Rendered images of charts

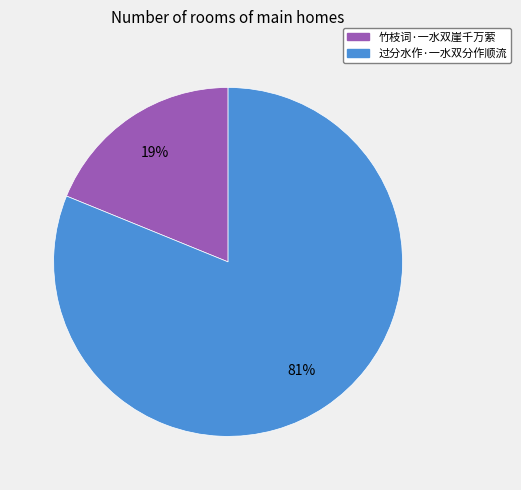

What percentage is the 过分水作·一水双分作顺流 slice, to the nearest percent?

81%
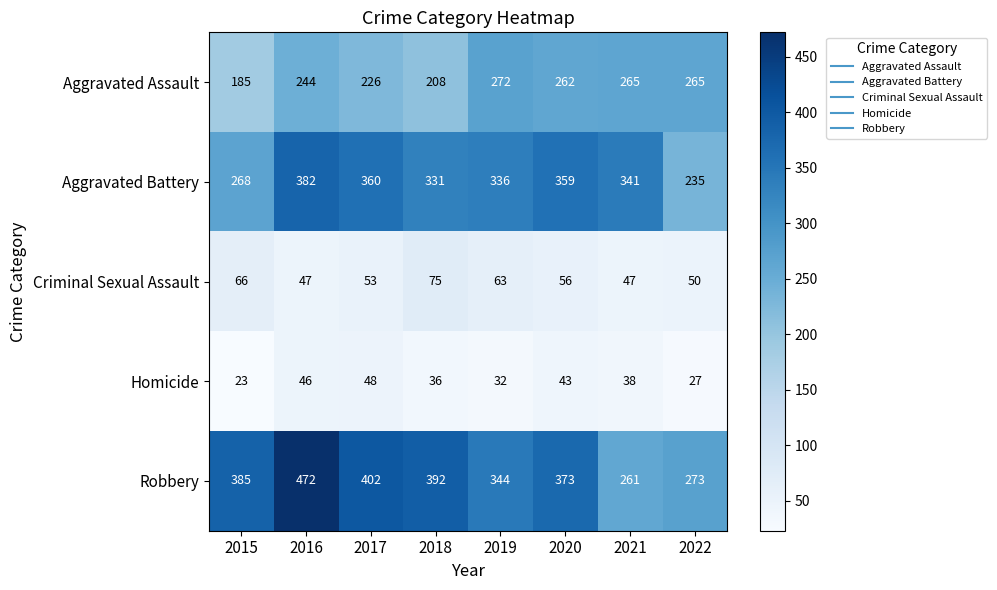

Which series changed the most between 2015 and 2020?

Aggravated Battery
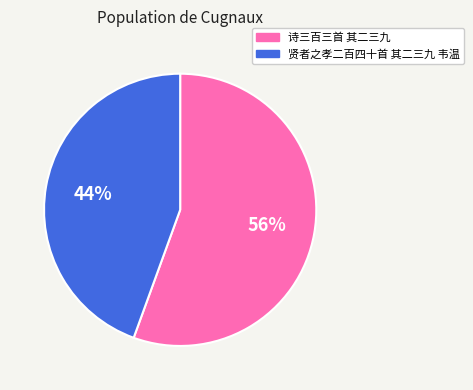

To the nearest percent, what portion does 贤者之孝二百四十首 其二三九 韦温 represent?

44%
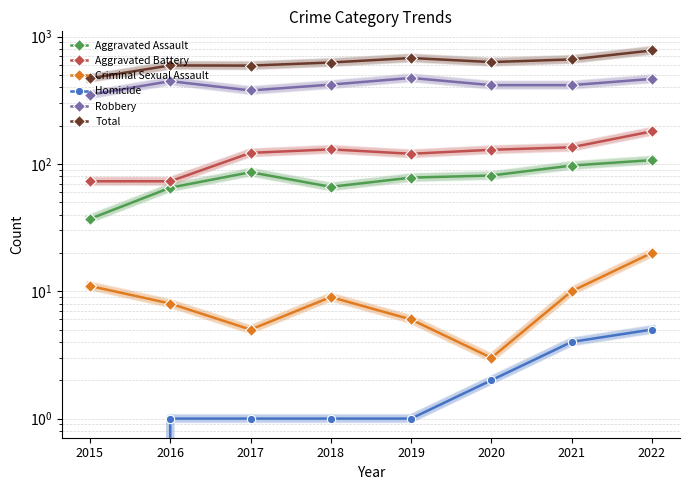

Is it true that Robbery equals 194 at 2017?

False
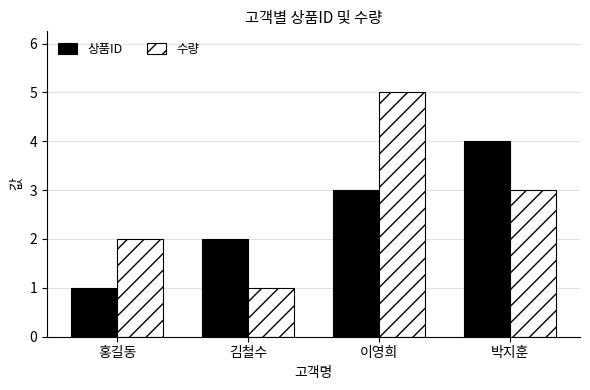

What is the maximum value for 수량?

5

» REQUIRED ACTION: Retype the text of all the items above word for word, leaving the pictures out of your answer.

» RESPONSE TO THE EXERCISE:
What percentage is the 过分水作·一水双分作顺流 slice, to the nearest percent?

81%

Which series changed the most between 2015 and 2020?

Aggravated Battery

To the nearest percent, what portion does 贤者之孝二百四十首 其二三九 韦温 represent?

44%

Is it true that Robbery equals 194 at 2017?

False

What is the maximum value for 수량?

5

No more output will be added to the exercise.